### What you should do
Lift out each line of the data that holds "Toronto".
[Records Boundary: Start]
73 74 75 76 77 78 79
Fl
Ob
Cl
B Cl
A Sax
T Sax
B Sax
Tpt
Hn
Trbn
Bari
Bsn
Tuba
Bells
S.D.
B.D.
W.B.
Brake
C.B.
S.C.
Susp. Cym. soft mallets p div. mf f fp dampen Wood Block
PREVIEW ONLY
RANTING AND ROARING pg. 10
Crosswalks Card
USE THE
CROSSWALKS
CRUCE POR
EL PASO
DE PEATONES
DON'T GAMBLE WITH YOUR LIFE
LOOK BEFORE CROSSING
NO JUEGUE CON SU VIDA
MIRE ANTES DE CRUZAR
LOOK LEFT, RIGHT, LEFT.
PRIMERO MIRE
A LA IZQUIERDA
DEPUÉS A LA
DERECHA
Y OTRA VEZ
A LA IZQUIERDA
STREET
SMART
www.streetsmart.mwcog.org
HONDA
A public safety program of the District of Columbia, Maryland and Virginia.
[Records Boundary: End]
[Records Boundary: Start]
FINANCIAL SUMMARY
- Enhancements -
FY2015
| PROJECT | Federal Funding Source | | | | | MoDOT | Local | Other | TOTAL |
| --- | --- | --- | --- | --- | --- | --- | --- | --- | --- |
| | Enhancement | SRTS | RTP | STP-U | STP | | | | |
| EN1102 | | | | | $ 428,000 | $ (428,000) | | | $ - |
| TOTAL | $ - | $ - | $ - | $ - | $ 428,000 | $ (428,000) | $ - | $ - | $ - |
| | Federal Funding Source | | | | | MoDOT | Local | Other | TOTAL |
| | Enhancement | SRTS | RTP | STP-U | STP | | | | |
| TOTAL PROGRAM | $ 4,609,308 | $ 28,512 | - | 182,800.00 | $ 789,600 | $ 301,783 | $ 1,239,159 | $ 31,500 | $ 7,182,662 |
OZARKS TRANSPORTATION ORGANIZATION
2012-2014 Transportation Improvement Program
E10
[Records Boundary: End]
[Records Boundary: Start]
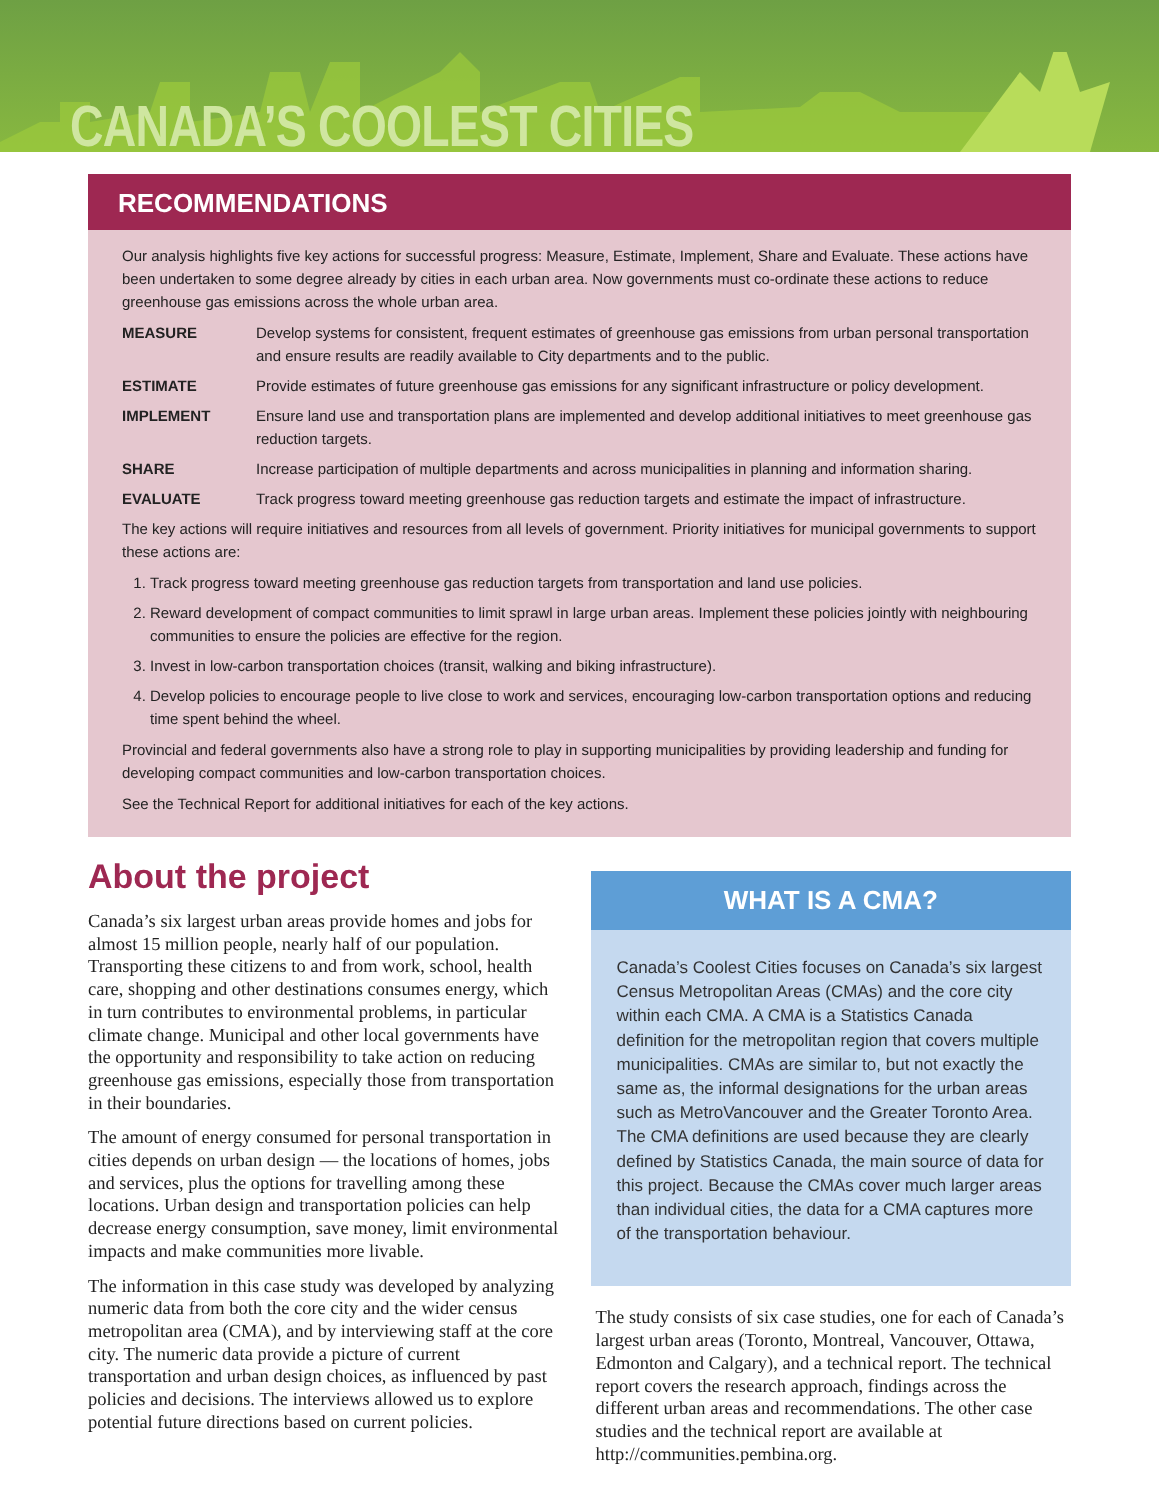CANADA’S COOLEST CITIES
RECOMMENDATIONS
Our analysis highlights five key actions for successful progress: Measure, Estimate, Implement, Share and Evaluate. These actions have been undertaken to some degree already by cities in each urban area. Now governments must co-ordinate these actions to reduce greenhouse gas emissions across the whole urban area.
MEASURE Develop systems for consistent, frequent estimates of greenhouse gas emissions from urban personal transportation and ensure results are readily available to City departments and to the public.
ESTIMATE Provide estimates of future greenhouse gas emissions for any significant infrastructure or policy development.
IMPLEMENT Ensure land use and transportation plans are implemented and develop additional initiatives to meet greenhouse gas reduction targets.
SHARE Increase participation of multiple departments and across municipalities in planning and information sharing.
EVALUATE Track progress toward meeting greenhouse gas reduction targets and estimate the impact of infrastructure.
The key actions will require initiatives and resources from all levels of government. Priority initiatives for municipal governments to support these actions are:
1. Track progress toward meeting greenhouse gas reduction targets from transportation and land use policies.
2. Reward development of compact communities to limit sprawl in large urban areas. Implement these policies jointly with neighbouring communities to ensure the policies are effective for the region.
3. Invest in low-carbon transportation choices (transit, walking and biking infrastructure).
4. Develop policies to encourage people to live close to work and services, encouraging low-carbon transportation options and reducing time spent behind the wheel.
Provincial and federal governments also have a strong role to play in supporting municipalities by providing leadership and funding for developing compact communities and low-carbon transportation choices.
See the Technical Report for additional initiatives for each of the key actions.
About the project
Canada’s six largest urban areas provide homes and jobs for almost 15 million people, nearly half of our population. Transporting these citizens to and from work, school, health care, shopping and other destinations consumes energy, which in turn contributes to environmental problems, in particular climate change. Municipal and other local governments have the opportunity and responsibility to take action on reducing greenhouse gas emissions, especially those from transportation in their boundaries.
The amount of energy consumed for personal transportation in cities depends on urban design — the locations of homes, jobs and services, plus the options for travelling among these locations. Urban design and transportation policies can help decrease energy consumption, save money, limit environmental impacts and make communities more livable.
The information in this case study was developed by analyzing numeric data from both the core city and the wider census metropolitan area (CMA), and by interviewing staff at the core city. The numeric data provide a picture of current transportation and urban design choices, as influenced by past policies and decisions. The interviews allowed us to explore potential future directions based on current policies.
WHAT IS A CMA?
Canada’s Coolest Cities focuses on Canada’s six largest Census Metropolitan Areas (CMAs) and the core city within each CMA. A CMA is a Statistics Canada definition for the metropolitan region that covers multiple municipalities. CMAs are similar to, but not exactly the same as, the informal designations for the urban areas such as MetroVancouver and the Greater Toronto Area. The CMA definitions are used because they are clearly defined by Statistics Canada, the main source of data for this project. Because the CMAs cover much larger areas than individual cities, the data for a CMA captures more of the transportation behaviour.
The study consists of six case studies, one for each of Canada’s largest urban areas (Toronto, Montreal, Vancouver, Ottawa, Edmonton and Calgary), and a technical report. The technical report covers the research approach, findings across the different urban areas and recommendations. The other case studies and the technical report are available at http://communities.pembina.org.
[Records Boundary: End]
### Response
Canada’s Coolest Cities focuses on Canada’s six largest Census Metropolitan Areas (CMAs) and the core city within each CMA. A CMA is a Statistics Canada definition for the metropolitan region that covers multiple municipalities. CMAs are similar to, but not exactly the same as, the informal designations for the urban areas such as MetroVancouver and the Greater Toronto Area. The CMA definitions are used because they are clearly defined by Statistics Canada, the main source of data for this project. Because the CMAs cover much larger areas than individual cities, the data for a CMA captures more of the transportation behaviour.
The study consists of six case studies, one for each of Canada’s largest urban areas (Toronto, Montreal, Vancouver, Ottawa, Edmonton and Calgary), and a technical report. The technical report covers the research approach, findings across the different urban areas and recommendations. The other case studies and the technical report are available at http://communities.pembina.org.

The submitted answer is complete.